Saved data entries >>
====
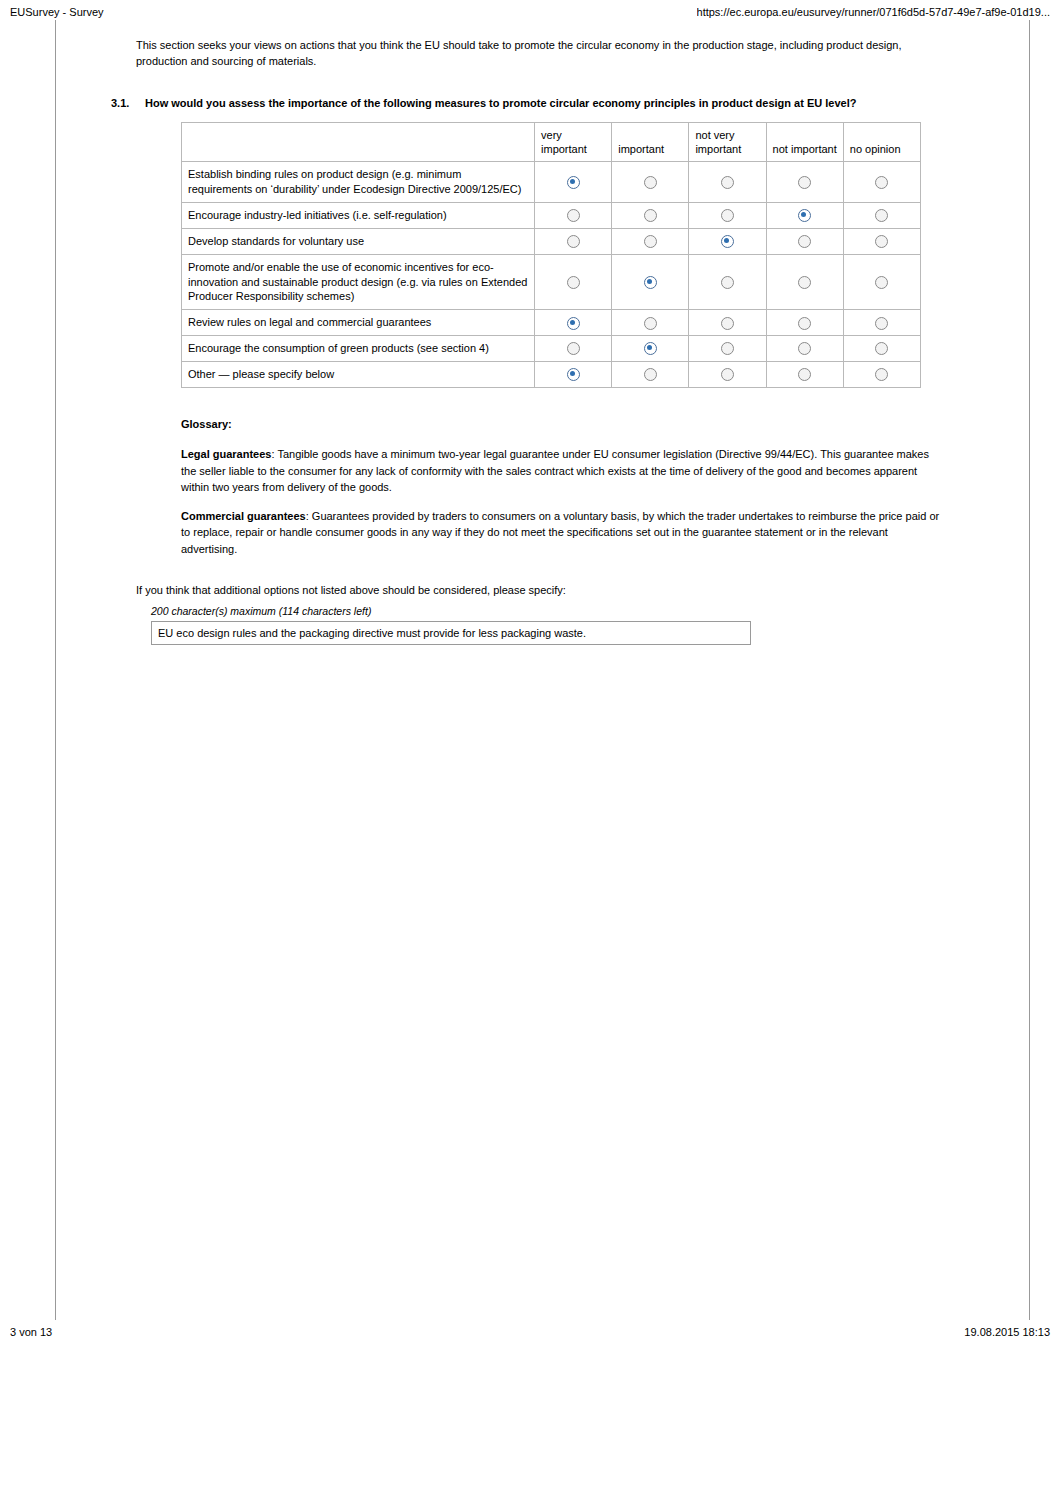EUSurvey - Survey
https://ec.europa.eu/eusurvey/runner/071f6d5d-57d7-49e7-af9e-01d19...
This section seeks your views on actions that you think the EU should take to promote the circular economy in the production stage, including product design, production and sourcing of materials.
3.1. How would you assess the importance of the following measures to promote circular economy principles in product design at EU level?
| | very important | important | not very important | not important | no opinion |
| --- | --- | --- | --- | --- | --- |
| Establish binding rules on product design (e.g. minimum requirements on ‘durability’ under Ecodesign Directive 2009/125/EC) | | | | | |
| Encourage industry-led initiatives (i.e. self-regulation) | | | | | |
| Develop standards for voluntary use | | | | | |
| Promote and/or enable the use of economic incentives for eco-innovation and sustainable product design (e.g. via rules on Extended Producer Responsibility schemes) | | | | | |
| Review rules on legal and commercial guarantees | | | | | |
| Encourage the consumption of green products (see section 4) | | | | | |
| Other — please specify below | | | | | |
Glossary:
Legal guarantees: Tangible goods have a minimum two-year legal guarantee under EU consumer legislation (Directive 99/44/EC). This guarantee makes the seller liable to the consumer for any lack of conformity with the sales contract which exists at the time of delivery of the good and becomes apparent within two years from delivery of the goods.
Commercial guarantees: Guarantees provided by traders to consumers on a voluntary basis, by which the trader undertakes to reimburse the price paid or to replace, repair or handle consumer goods in any way if they do not meet the specifications set out in the guarantee statement or in the relevant advertising.
If you think that additional options not listed above should be considered, please specify:
200 character(s) maximum (114 characters left)
EU eco design rules and the packaging directive must provide for less packaging waste.
3 von 13
19.08.2015 18:13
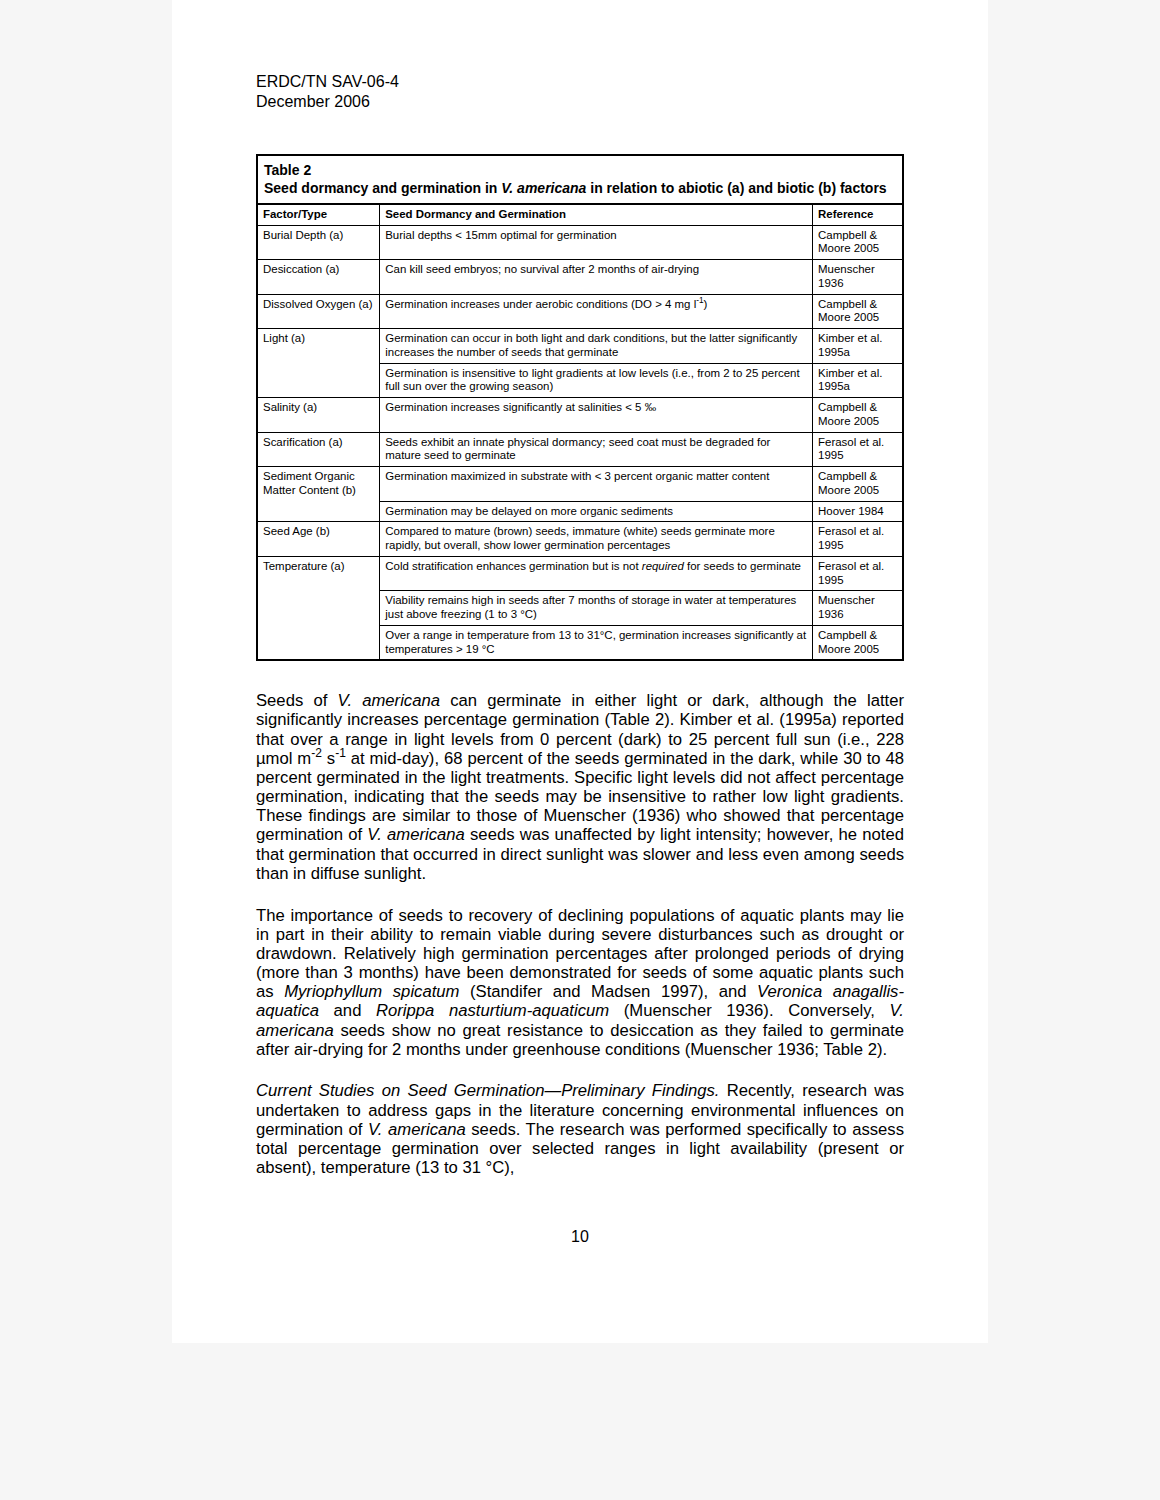ERDC/TN SAV-06-4
December 2006
Table 2 Seed dormancy and germination in V. americana in relation to abiotic (a) and biotic (b) factors
| Factor/Type | Seed Dormancy and Germination | Reference |
| --- | --- | --- |
| Burial Depth (a) | Burial depths < 15mm optimal for germination | Campbell & Moore 2005 |
| Desiccation (a) | Can kill seed embryos; no survival after 2 months of air-drying | Muenscher 1936 |
| Dissolved Oxygen (a) | Germination increases under aerobic conditions (DO > 4 mg l -1 ) | Campbell & Moore 2005 |
| Light (a) | Germination can occur in both light and dark conditions, but the latter significantly increases the number of seeds that germinate | Kimber et al. 1995a |
| Germination is insensitive to light gradients at low levels (i.e., from 2 to 25 percent full sun over the growing season) | Kimber et al. 1995a |
| Salinity (a) | Germination increases significantly at salinities < 5 ‰ | Campbell & Moore 2005 |
| Scarification (a) | Seeds exhibit an innate physical dormancy; seed coat must be degraded for mature seed to germinate | Ferasol et al. 1995 |
| Sediment Organic Matter Content (b) | Germination maximized in substrate with < 3 percent organic matter content | Campbell & Moore 2005 |
| Germination may be delayed on more organic sediments | Hoover 1984 |
| Seed Age (b) | Compared to mature (brown) seeds, immature (white) seeds germinate more rapidly, but overall, show lower germination percentages | Ferasol et al. 1995 |
| Temperature (a) | Cold stratification enhances germination but is not required for seeds to germinate | Ferasol et al. 1995 |
| Viability remains high in seeds after 7 months of storage in water at temperatures just above freezing (1 to 3 °C) | Muenscher 1936 |
| Over a range in temperature from 13 to 31°C, germination increases significantly at temperatures > 19 °C | Campbell & Moore 2005 |
Seeds of V. americana can germinate in either light or dark, although the latter significantly increases percentage germination (Table 2). Kimber et al. (1995a) reported that over a range in light levels from 0 percent (dark) to 25 percent full sun (i.e., 228 µmol m-2 s-1 at mid-day), 68 percent of the seeds germinated in the dark, while 30 to 48 percent germinated in the light treatments. Specific light levels did not affect percentage germination, indicating that the seeds may be insensitive to rather low light gradients. These findings are similar to those of Muenscher (1936) who showed that percentage germination of V. americana seeds was unaffected by light intensity; however, he noted that germination that occurred in direct sunlight was slower and less even among seeds than in diffuse sunlight.
The importance of seeds to recovery of declining populations of aquatic plants may lie in part in their ability to remain viable during severe disturbances such as drought or drawdown. Relatively high germination percentages after prolonged periods of drying (more than 3 months) have been demonstrated for seeds of some aquatic plants such as Myriophyllum spicatum (Standifer and Madsen 1997), and Veronica anagallis-aquatica and Rorippa nasturtium-aquaticum (Muenscher 1936). Conversely, V. americana seeds show no great resistance to desiccation as they failed to germinate after air-drying for 2 months under greenhouse conditions (Muenscher 1936; Table 2).
Current Studies on Seed Germination—Preliminary Findings. Recently, research was undertaken to address gaps in the literature concerning environmental influences on germination of V. americana seeds. The research was performed specifically to assess total percentage germination over selected ranges in light availability (present or absent), temperature (13 to 31 °C),
10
====
Your instructions >> With pictures omitted, repeat the entries above word for word from the line holding "section 4) | | | | | |" down to the line holding "December 2006", keeping both of those lines.

Solved problem >>
| Encourage the consumption of green products (see section 4) | | | | | |
| Other — please specify below | | | | | |
Glossary:
Legal guarantees: Tangible goods have a minimum two-year legal guarantee under EU consumer legislation (Directive 99/44/EC). This guarantee makes the seller liable to the consumer for any lack of conformity with the sales contract which exists at the time of delivery of the good and becomes apparent within two years from delivery of the goods.
Commercial guarantees: Guarantees provided by traders to consumers on a voluntary basis, by which the trader undertakes to reimburse the price paid or to replace, repair or handle consumer goods in any way if they do not meet the specifications set out in the guarantee statement or in the relevant advertising.
If you think that additional options not listed above should be considered, please specify:
200 character(s) maximum (114 characters left)
EU eco design rules and the packaging directive must provide for less packaging waste.
3 von 13
19.08.2015 18:13
ERDC/TN SAV-06-4
December 2006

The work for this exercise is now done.